● Task to complete
The answer must reproduce every record exactly, with all pictures omitted.

● Records from a collection

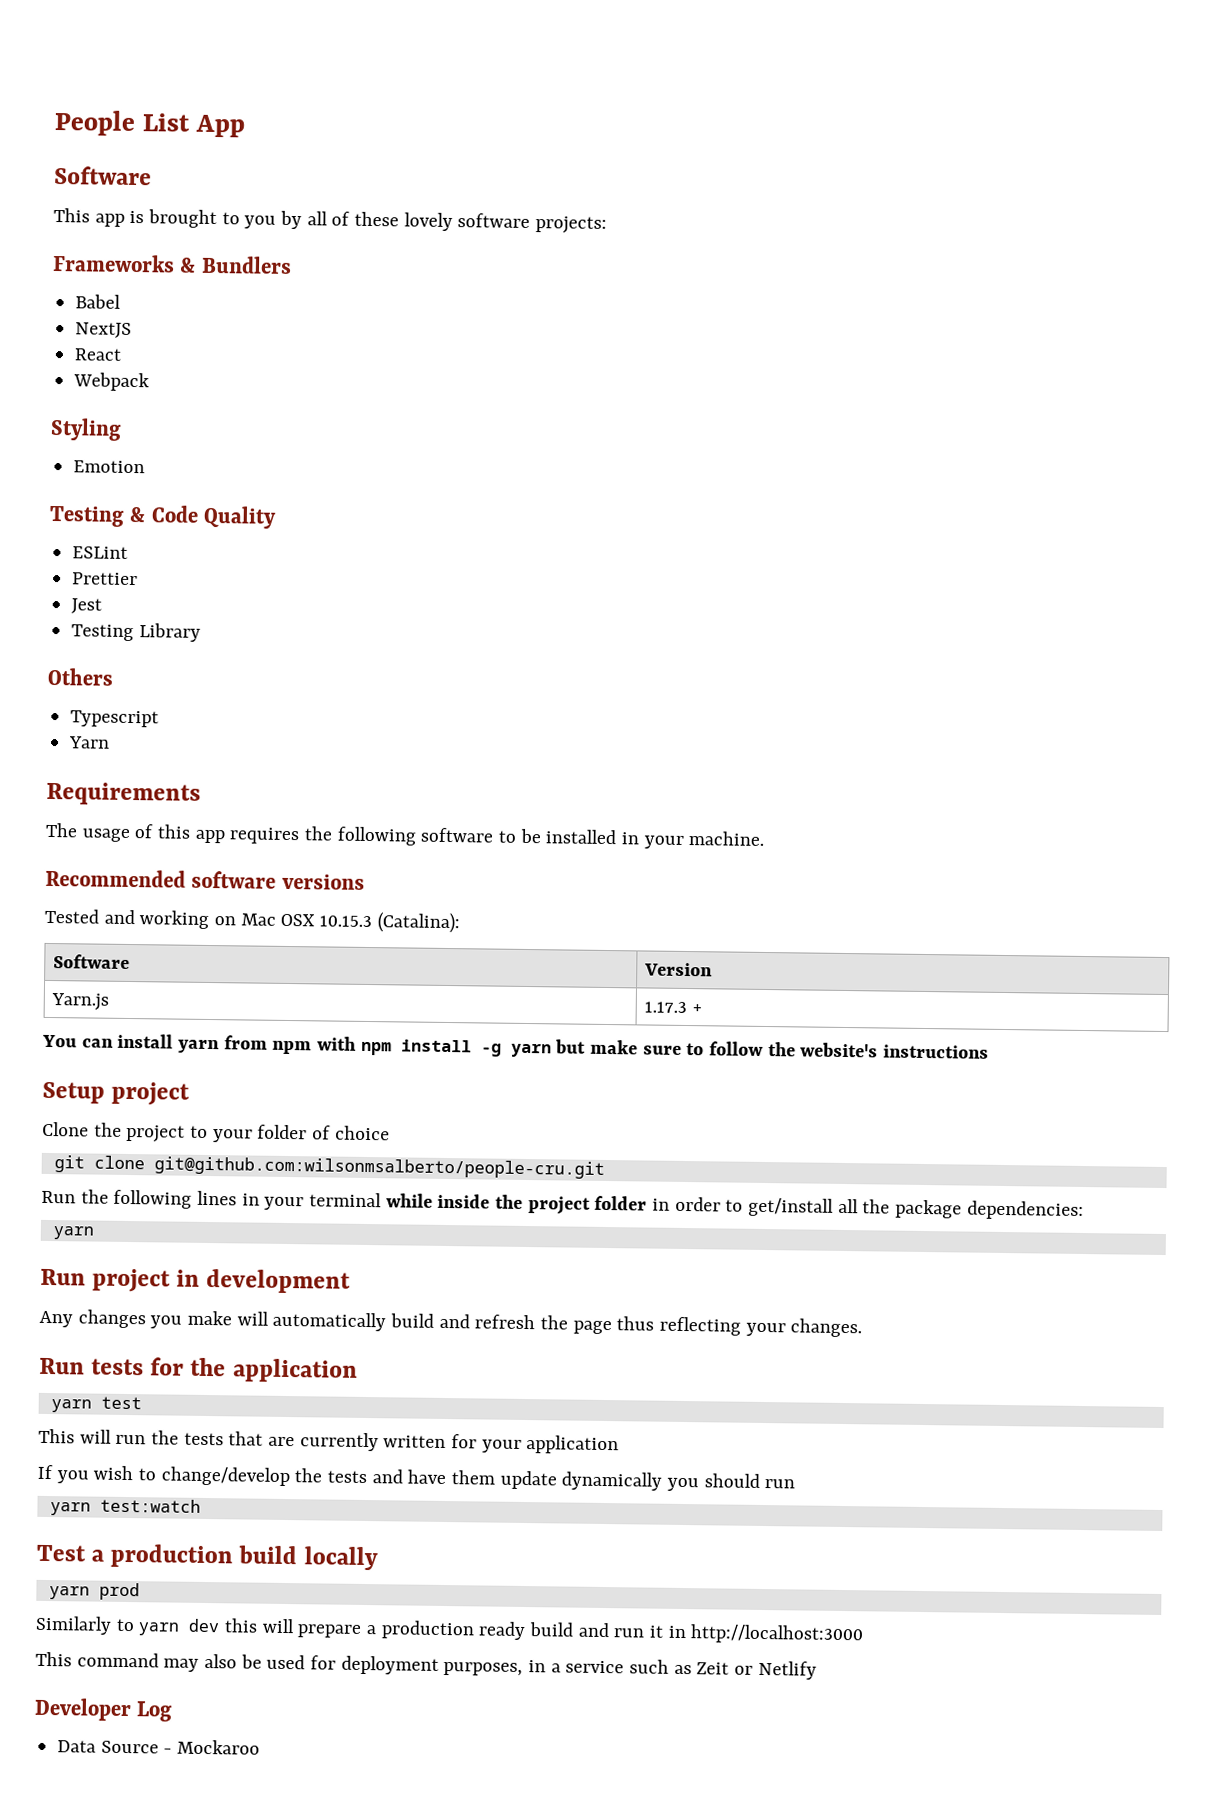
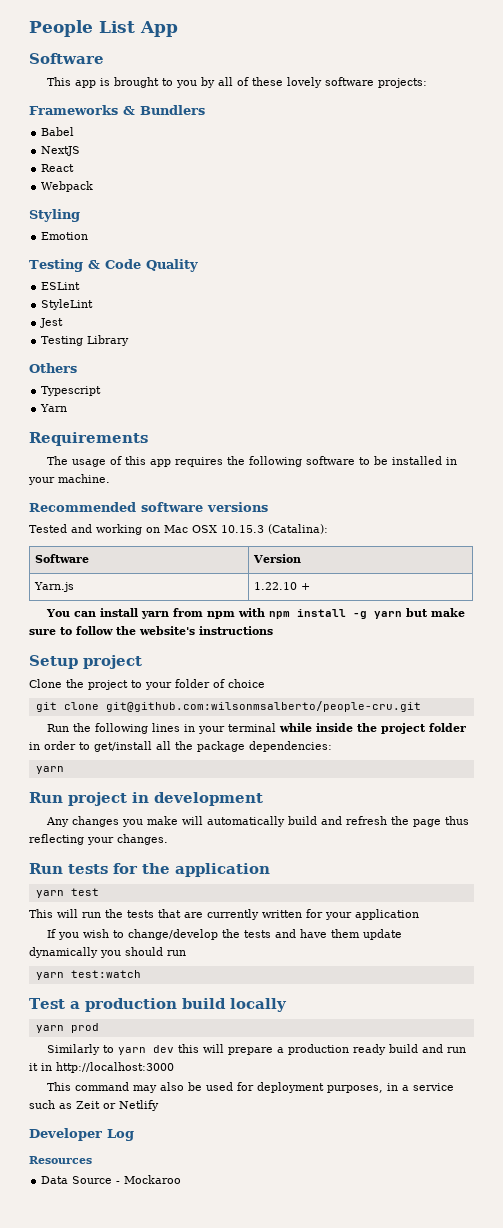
[72,572,139,586] Prettier -> [41,299,94,310] StyleLint
[644,1001,688,1014] 1.17.3 -> [254,582,298,590] 1.22.10
(173, 1711) none -> [29,1156,92,1164] // Resources

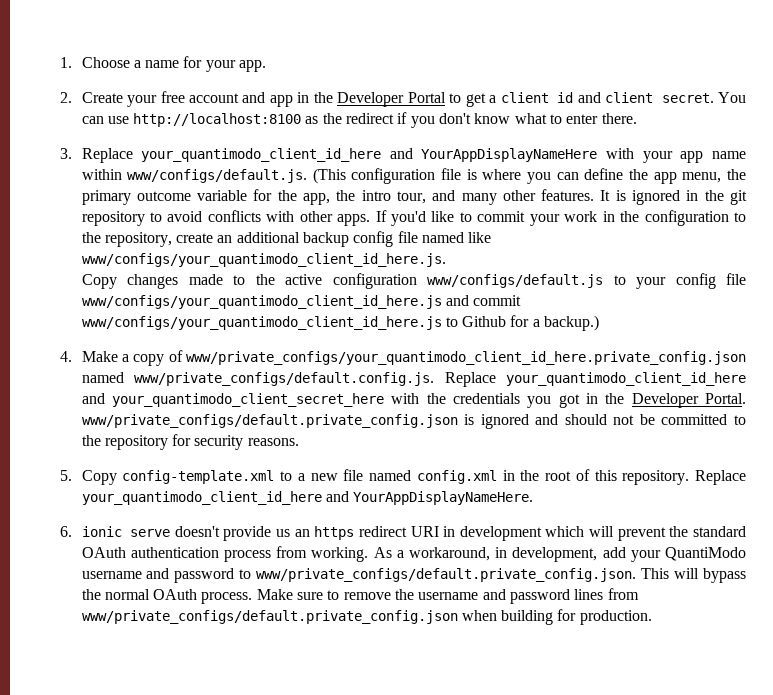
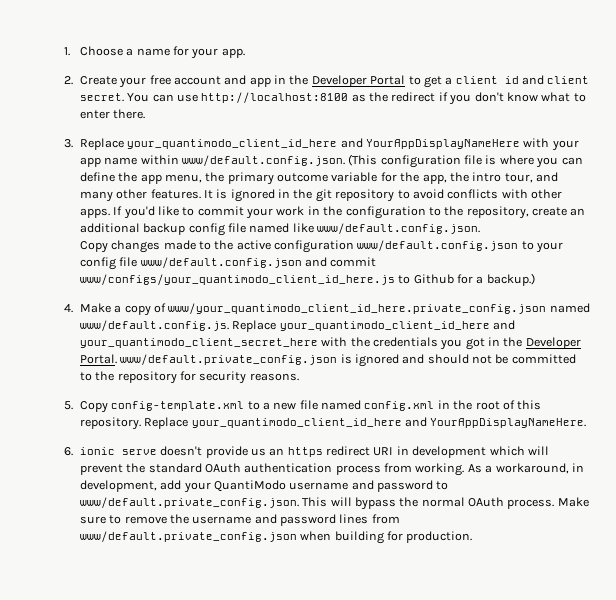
[127,169,308,183] www/configs/default.js. -> [181,155,345,166] www/default.config.json.
[81,253,446,267] www/configs/your_quantimodo_client_id_here.js. -> [317,223,481,234] www/default.config.json.
[427,274,604,288] www/configs/default.js -> [357,240,519,251] www/default.config.json
[81,295,442,309] www/configs/your_quantimodo_client_id_here.js -> [140,257,302,268] www/default.config.json
[185,351,746,365] [81,372,435,386] www/private_configs/your_quantimodo_client_id_here.private_config.json named www/private_configs/default.config.js. -> [168,303,590,314] [79,320,229,331] www/your_quantimodo_client_id_here.private_config.json named www/default.config.js.
[81,414,458,428] www/private_configs/default.private_config.json -> [120,354,338,365] www/default.private_config.json
[256,568,637,582] www/private_configs/default.private_config.json. -> [79,497,299,508] www/default.private_config.json.
[81,610,458,624] www/private_configs/default.private_config.json -> [79,531,297,542] www/default.private_config.json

● Answer to this exercise
[72,572,139,586] Prettier -> [41,299,94,310] StyleLint
[644,1001,688,1014] 1.17.3 -> [254,582,298,590] 1.22.10
(173, 1711) none -> [29,1156,92,1164] // Resources

[127,169,308,183] www/configs/default.js. -> [181,155,345,166] www/default.config.json.
[81,253,446,267] www/configs/your_quantimodo_client_id_here.js. -> [317,223,481,234] www/default.config.json.
[427,274,604,288] www/configs/default.js -> [357,240,519,251] www/default.config.json
[81,295,442,309] www/configs/your_quantimodo_client_id_here.js -> [140,257,302,268] www/default.config.json
[185,351,746,365] [81,372,435,386] www/private_configs/your_quantimodo_client_id_here.private_config.json named www/private_configs/default.config.js. -> [168,303,590,314] [79,320,229,331] www/your_quantimodo_client_id_here.private_config.json named www/default.config.js.
[81,414,458,428] www/private_configs/default.private_config.json -> [120,354,338,365] www/default.private_config.json
[256,568,637,582] www/private_configs/default.private_config.json. -> [79,497,299,508] www/default.private_config.json.
[81,610,458,624] www/private_configs/default.private_config.json -> [79,531,297,542] www/default.private_config.json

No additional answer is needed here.